- Work to be completed
Give back every line of text from the entries below word for word, leaving out the pictures.

****************

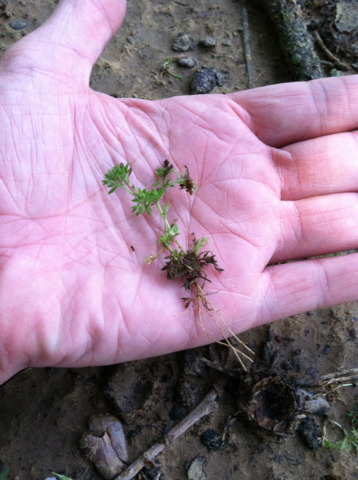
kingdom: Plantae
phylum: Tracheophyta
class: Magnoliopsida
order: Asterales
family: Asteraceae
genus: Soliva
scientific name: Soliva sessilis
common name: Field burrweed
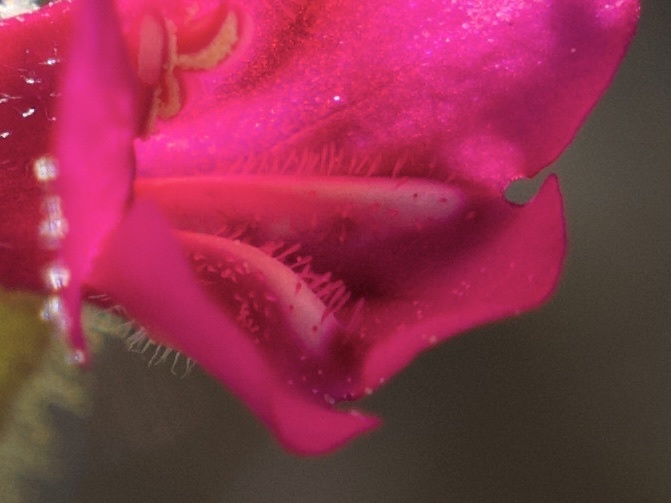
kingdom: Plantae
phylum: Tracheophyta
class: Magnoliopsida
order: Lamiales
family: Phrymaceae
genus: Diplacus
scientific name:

****************

- Answer to this problem
kingdom: Plantae
phylum: Tracheophyta
class: Magnoliopsida
order: Asterales
family: Asteraceae
genus: Soliva
scientific name: Soliva sessilis
common name: Field burrweed
kingdom: Plantae
phylum: Tracheophyta
class: Magnoliopsida
order: Lamiales
family: Phrymaceae
genus: Diplacus
scientific name:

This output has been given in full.